EXERCISE INSTRUCTIONS:
Once the pictures are set aside, print the records that follow exactly as written.

MATERIAL FOR THIS TASK:
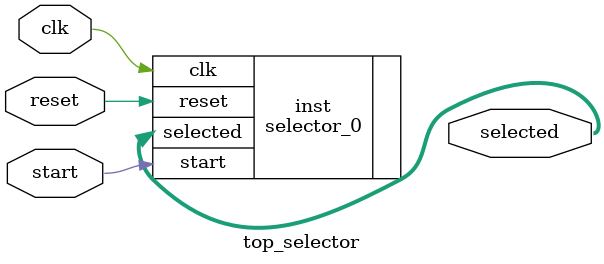
<source format=v>
`timescale 1ns / 1ps


module top_selector(
    clk,
    reset,
    start,
    selected
    );

    input wire clk;
    input wire reset;
    input wire [0 : 0] start;
    output wire [3 : 0] selected;

  selector_0 inst(
    .clk(clk),
    .reset(reset),
    .start(start),
    .selected(selected)
  );
  
endmodule

</source>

OUTPUT FOR THIS EXERCISE:
<source format=v>
`timescale 1ns / 1ps


module top_selector(
    clk,
    reset,
    start,
    selected
    );

    input wire clk;
    input wire reset;
    input wire [0 : 0] start;
    output wire [3 : 0] selected;

  selector_0 inst(
    .clk(clk),
    .reset(reset),
    .start(start),
    .selected(selected)
  );
  
endmodule

</source>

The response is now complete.